▸ REQUIRED ACTION:
The answer must consist of every line in the records below that contains the string "Example".

▸ RECORDS TO USE:
<<<<

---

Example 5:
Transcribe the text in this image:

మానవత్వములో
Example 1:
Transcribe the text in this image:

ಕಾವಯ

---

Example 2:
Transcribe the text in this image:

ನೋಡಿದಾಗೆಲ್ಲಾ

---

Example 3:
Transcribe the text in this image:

>>>>
<<<<

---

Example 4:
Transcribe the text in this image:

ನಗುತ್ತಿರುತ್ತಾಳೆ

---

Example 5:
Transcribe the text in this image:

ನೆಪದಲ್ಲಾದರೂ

>>>>

▸ SOLUTION:
Example 5:
Example 1:
Example 2:
Example 3:
Example 4:
Example 5:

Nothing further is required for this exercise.